Setyo Rahardjo, chief of the National Transportation Safety Board, said the chance is small the Boeing 737 blew up because search and rescue teams have not found burnt wreckage or human remains since New Year's Day, when the Adam Air plane went missing.
"We have only found little pieces of aircraft which indicates the main body of the aircraft is at the bottom of the sea," Rahardjo told The Associated Press. "Until now no human bodies have been found."
The explosion option has been dropped from a list of three crash scenarios that still includes possibilities that the plane suffered a catastrophic structural failure and broke apart at 35,000 feet, or was damaged in severe weather.

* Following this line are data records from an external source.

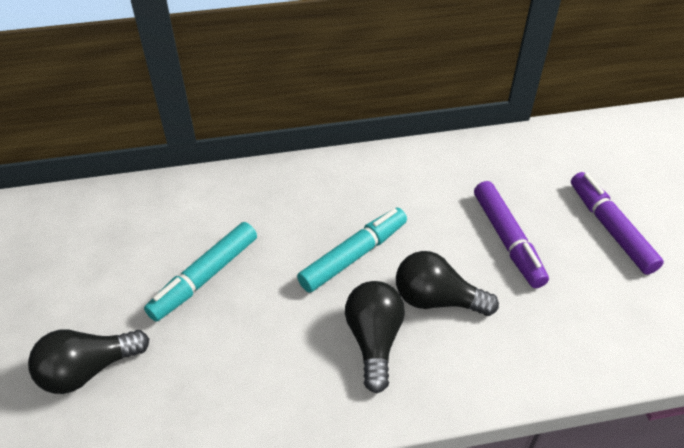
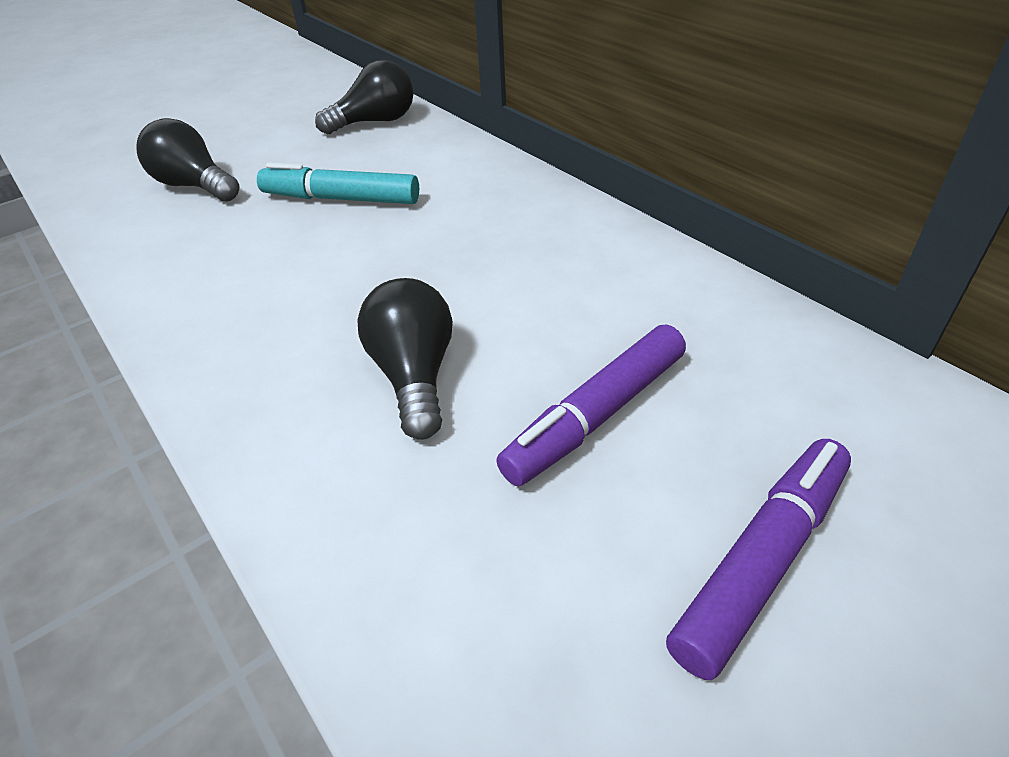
camera: 65 degrees right, 5 degrees down
turquoise marker [297,208,407,293] -> none
black light bulb [345,281,405,393] -> black light bulb moved to [315,60,413,134]

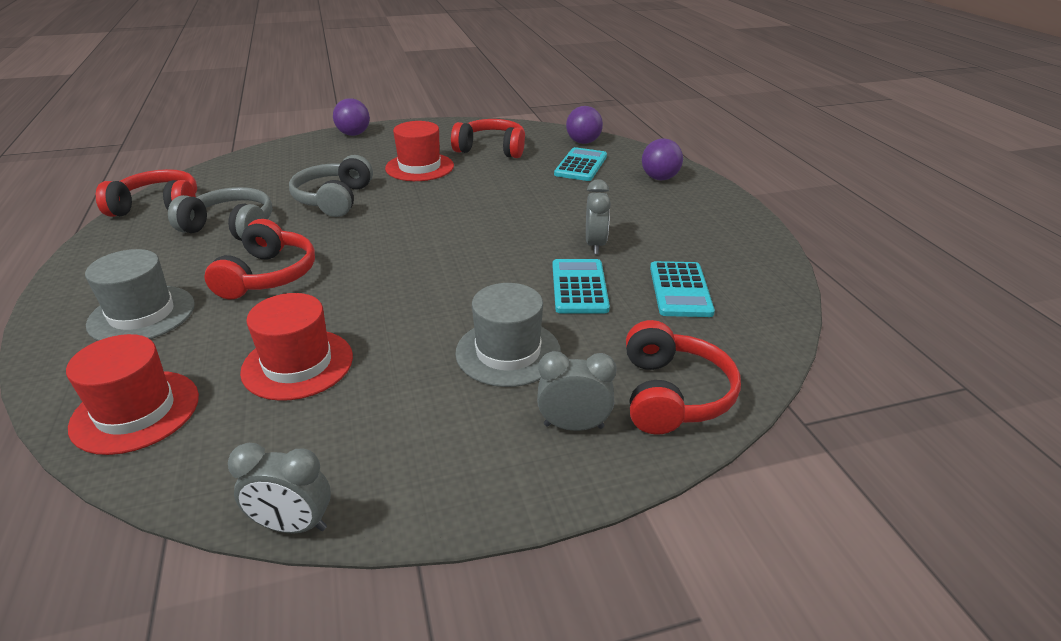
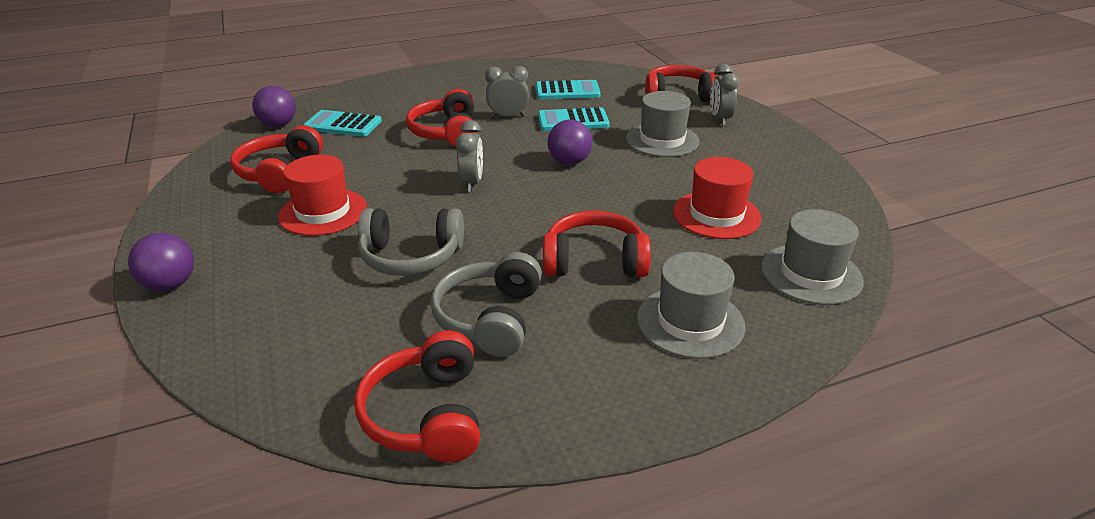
camera: 95 degrees left, 0 degrees up
red hat [66,334,199,455] -> grey hat [761,209,864,305]
grey clock [228,443,331,533] -> grey clock moved to [456,120,483,192]
purple ball [642,139,683,180] -> purple ball moved to [548,120,592,165]
none -> red headphones [406,89,478,147]

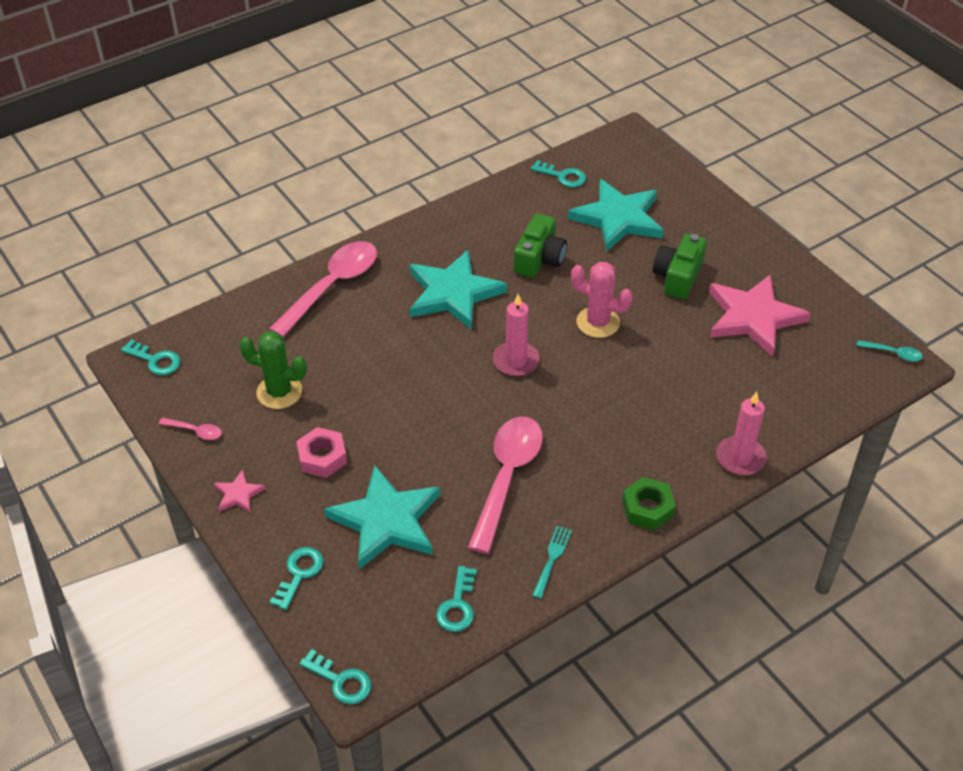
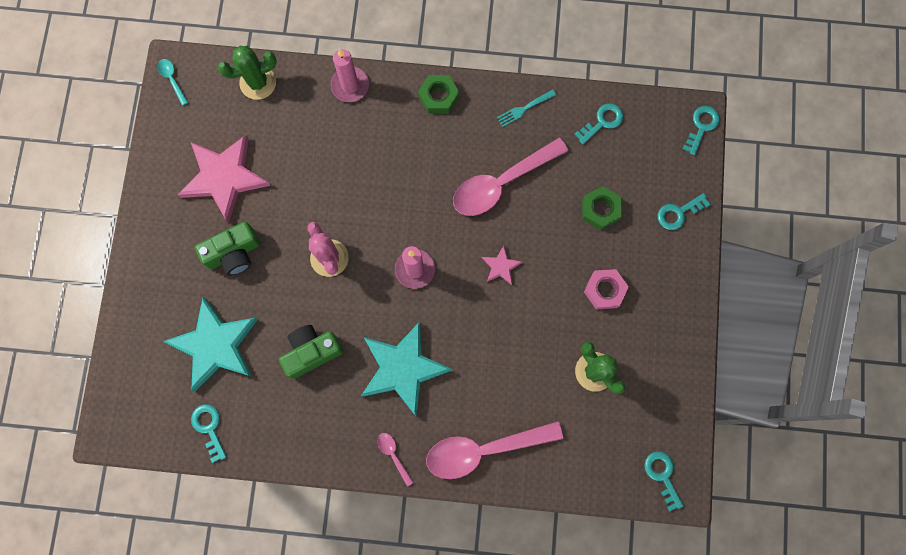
camera: 140 degrees left, 30 degrees up
pink spoon [159,418,222,440] -> pink spoon moved to [377,433,414,487]
pink star [214,469,266,513] -> pink star moved to [482,245,522,285]
turquoise key [299,649,371,704] -> turquoise key turned 45 degrees clockwise [682,106,720,155]
turquoise star [324,465,440,569] -> green nut [582,186,621,230]
none -> green cactus [218,46,277,100]

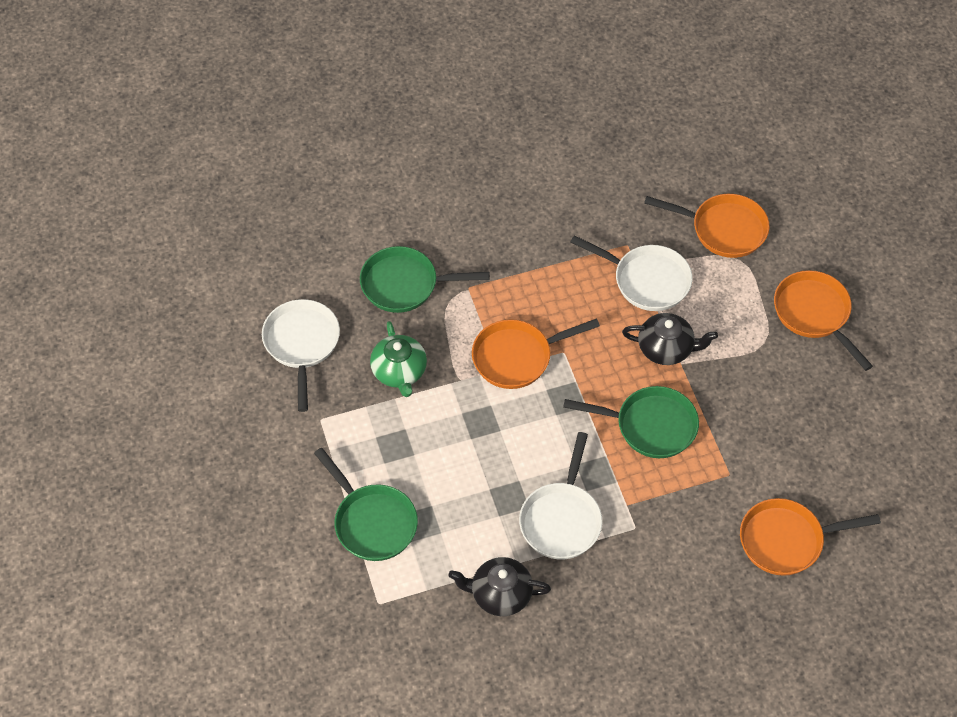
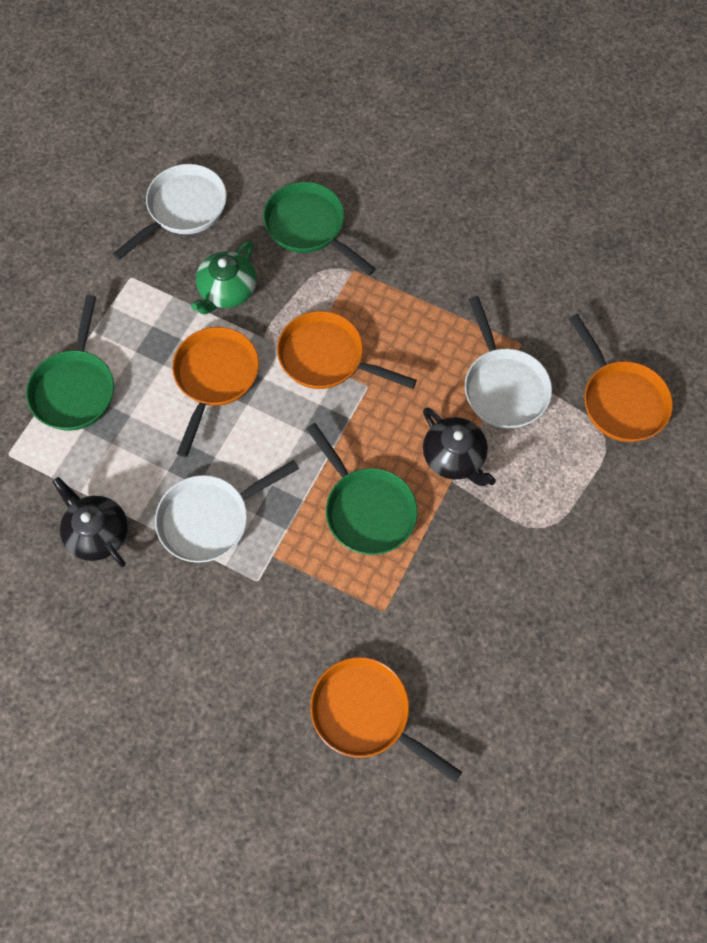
camera: 45 degrees right, 10 degrees up
orange pan [774,270,873,371] -> orange pan moved to [172,327,259,457]

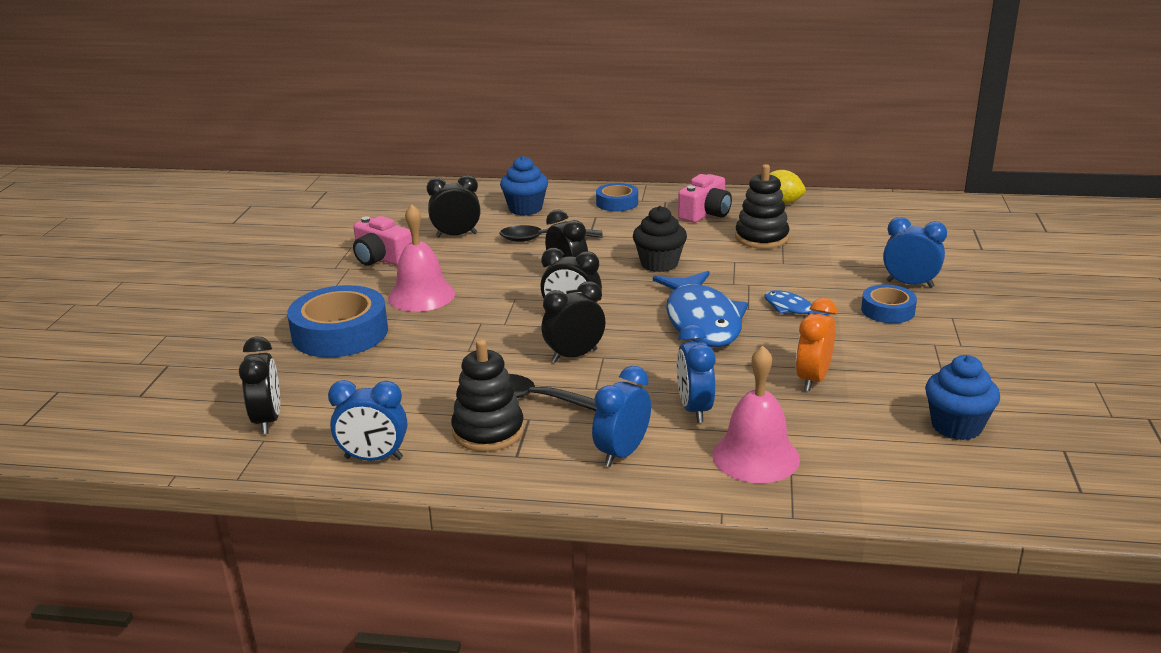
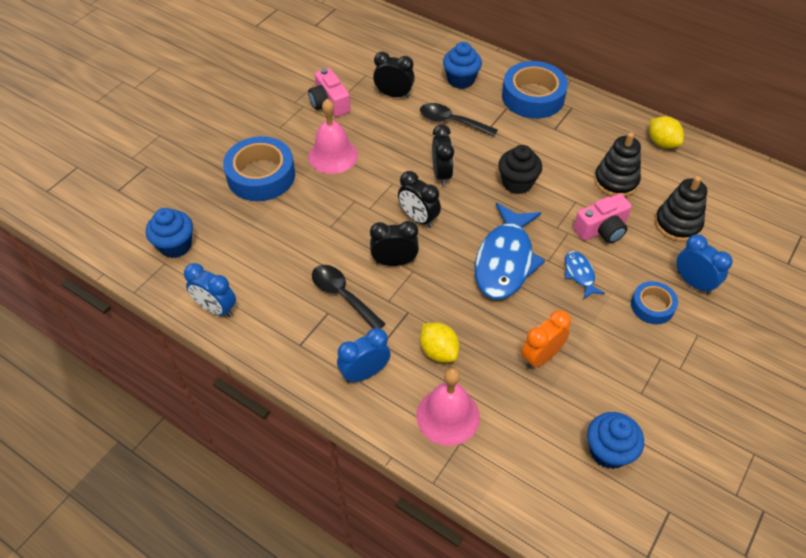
camera: 25 degrees right, 25 degrees up
black clock [239,336,280,434] -> blue cupcake [146,208,193,258]
black stacking toy [451,339,524,452] -> black stacking toy moved to [655,176,707,242]
blue tape [596,183,638,211] -> blue tape [502,61,568,119], size x1.81
blue clock [677,325,716,423] -> yellow lemon [420,323,459,363]
pink camera [678,174,732,223] -> pink camera moved to [574,194,632,243]

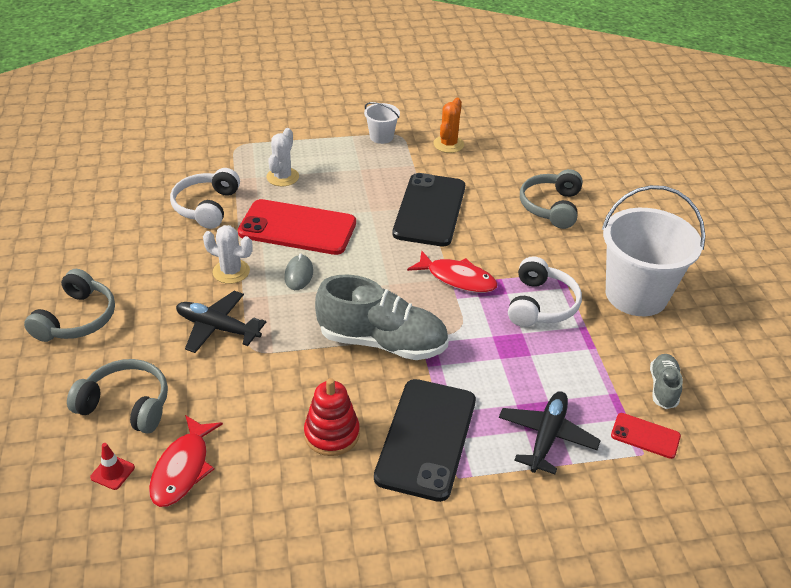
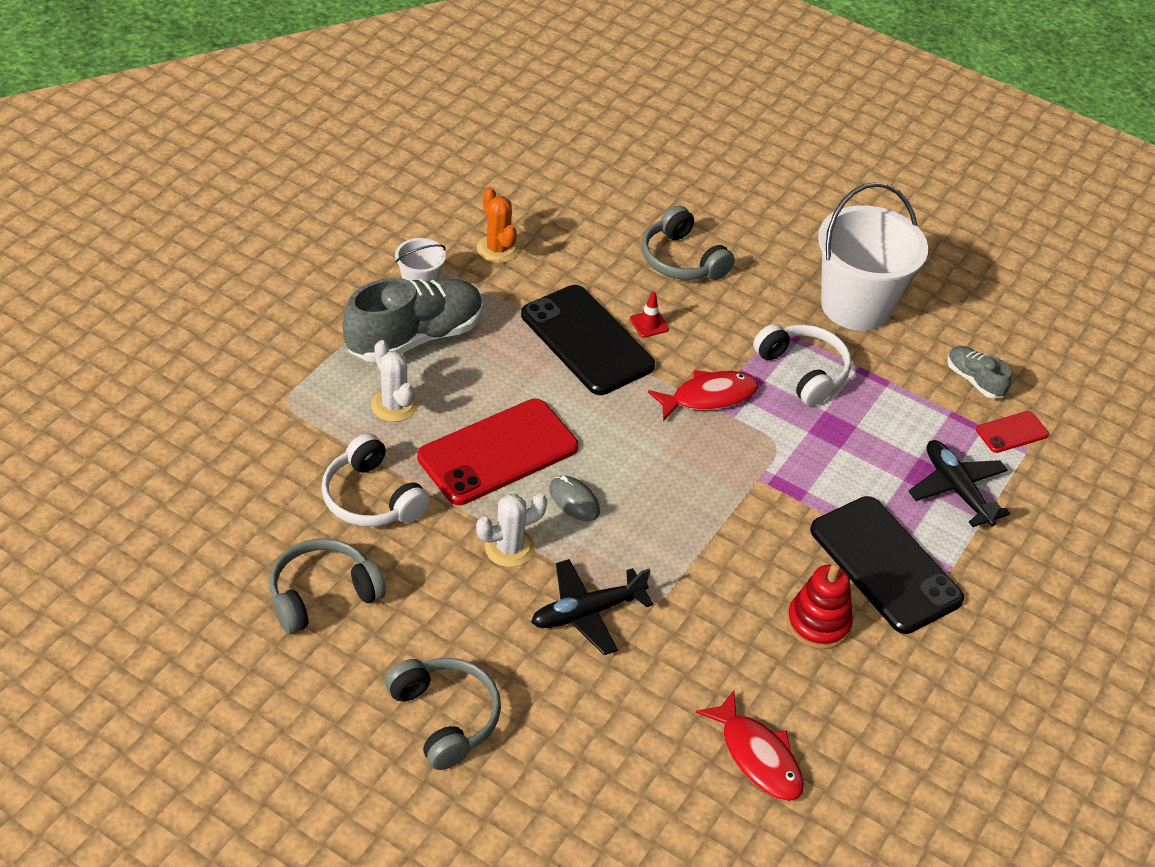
camera: 50 degrees left, 5 degrees up
grey headphones [67,359,168,434] -> grey headphones moved to [270,538,386,634]
red traffic cone [90,443,135,490] -> red traffic cone moved to [630,291,669,338]
grey shoe [315,275,449,360] -> grey shoe moved to [343,278,483,362]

It was the first public speculation by aviation authorities on the cause of the accident in northeastern Indonesia after the plane encountered 80 mph winds and went off the radar without issuing a mayday.
Three Americans - a man from Oregon and his two daughters - were among the passengers.
The main priority for search teams is now recovering the black box to reveal flight data on its last moments in the air that could help piece together what went wrong, Rahardjo said.
"It is very difficult to find the cause with so little information and so few parts of the aircraft having been found," he said.
A U.S. navy ship plans to start trawling the waters off Sulawesi Island with equipment designed to pick up the signal soon. Singapore also has contributed four sets of detectors to help in the hunt.
They have so far picked up no signals from the recorder.
No trace of the plane was found until early last week, when a fisherman pulled a section of the plane's tail from waters 300 yards off shore. Since then, food trays, life vests, pieces of tire and fuselage also have been found.
No bodies have been found, although a top search and rescue official, Eddy Suyanto, said Monday that fragments of human hair and what appears to be part of a scalp were recovered from one of the jetliner's headrests.